==== TEXTE EXTRAIT ====
Pour comprendre l’espace politique que la production militaire est venue occuper, à partir de 1948, l’armée américaine est devenue une bureaucratie bien financée où des accusations de trahison étaient régulièrement échangées entre les branches armées. Des batailles internes pour le financement et la domination stratégique ont été (et sont) régulièrement menées. La tactique adoptée par cette bureaucratie, le «complexe militaro-industriel», était d’exagérer les menaces étrangères dans une lutte pour la domination bureaucratique. La course aux armements nucléaires est devenue une prophétie auto-réalisatrice. Alors que les États-Unis produisaient des armes de fin du monde sans interruption pendant des décennies, les Soviétiques ont répondu de la même façon.
Ce qui lie l’Organisation Gehlen aux estimations de la CIA sur les armes nucléaires soviétiques de 1948 à 1958, c’est 1) l’Organisation Gehlen était au cœur des opérations de renseignement de la CIA au sujet des Soviétiques, 2) la CIA disposait d’alternatives limitées pour recueillir des informations sur les Soviétiques. en dehors de l’Organisation Gehlen et 3) la haute direction de l’armée américaine avait depuis longtemps démontré qu’elle approuvait d’exagérer les menaces étrangères en augmentant ainsi son pouvoir et en augmentant par conséquent son budget. En bref, la CIA employait des centaines d’anciens officiers nazis qui avaient la prédisposition idéologique et l’incitation économique à mal percevoir les intentions soviétiques et à déformer les capacités soviétiques pour alimenter la guerre froide.
Là où cela devient intéressant, c’est que le lanceur d’alerte (les « Pentagon papers ») américain Daniel Ellsberg* travaillait pour la Rand Corporation à la fin des années 1950 et au début des années 1960, lorsque ces estimations des ICBM soviétiques avaient été avancées. JFK avait travaillé (en 1960) sur une plan qui comprenait la réduction de l’écart entre les missiles soviétiques et les missiles américains*. L’US Air Force, chargée de livrer des missiles nucléaires à leurs cibles, estimait que les Soviétiques avaient 1000 ICBM. D. Ellsberg, qui avait une habilitation de sécurité limitée en raison de son emploi à la Rand, a divulgué le nombre connu d’ICBM soviétiques. L’armée de l’air disait 1000 ICBM soviétiques lorsque le nombre confirmé par les satellites de reconnaissance était de quatre.
==== DONNÉES FOURNIES ====
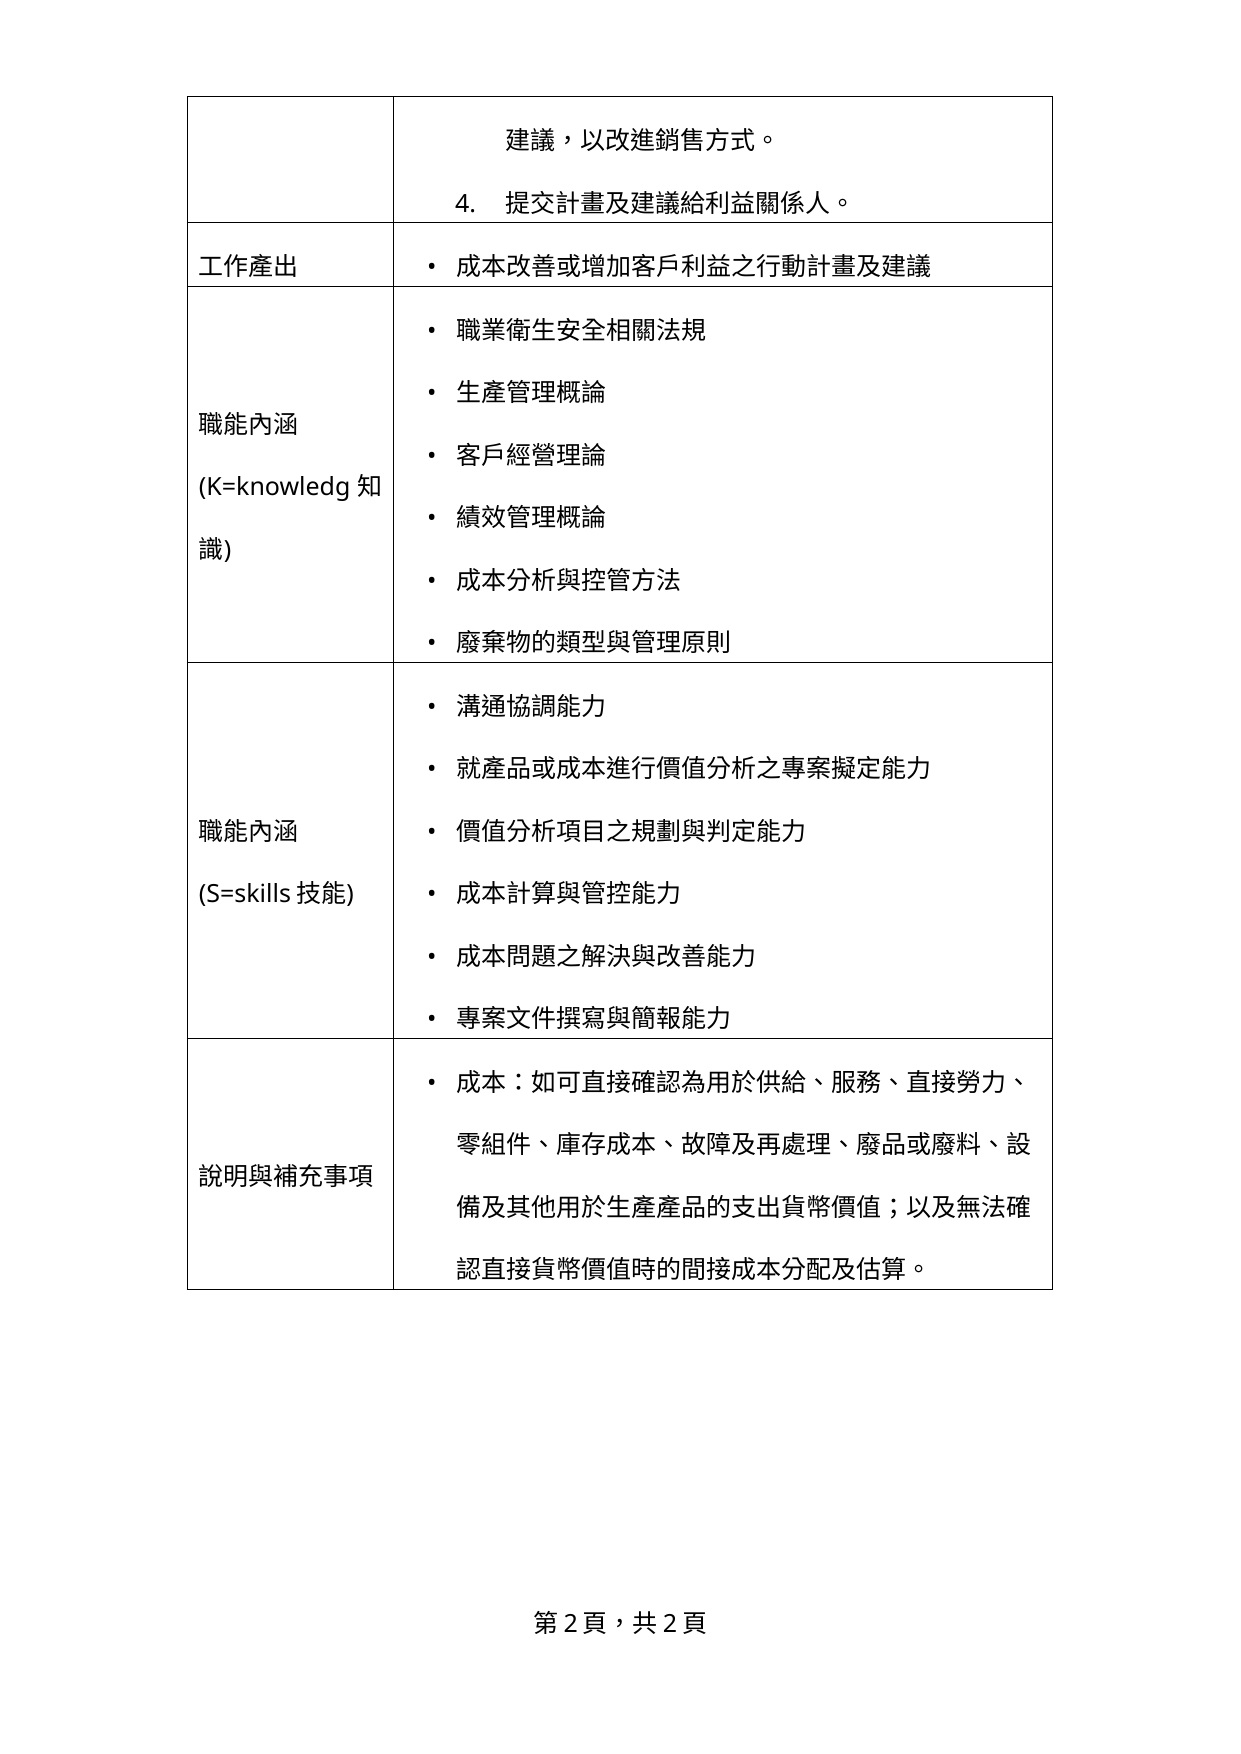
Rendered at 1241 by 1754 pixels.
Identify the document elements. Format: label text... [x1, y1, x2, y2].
====
_OBJECTIF DE L'EXERCICE_: D'après l'extrait sur la course aux armements nucléaires, combien d'ICBM soviétiques les satellites de reconnaissance avaient-ils confirmés ?

_RÉPONSE ATTENDUE_: Les satellites de reconnaissance en avaient confirmé quatre.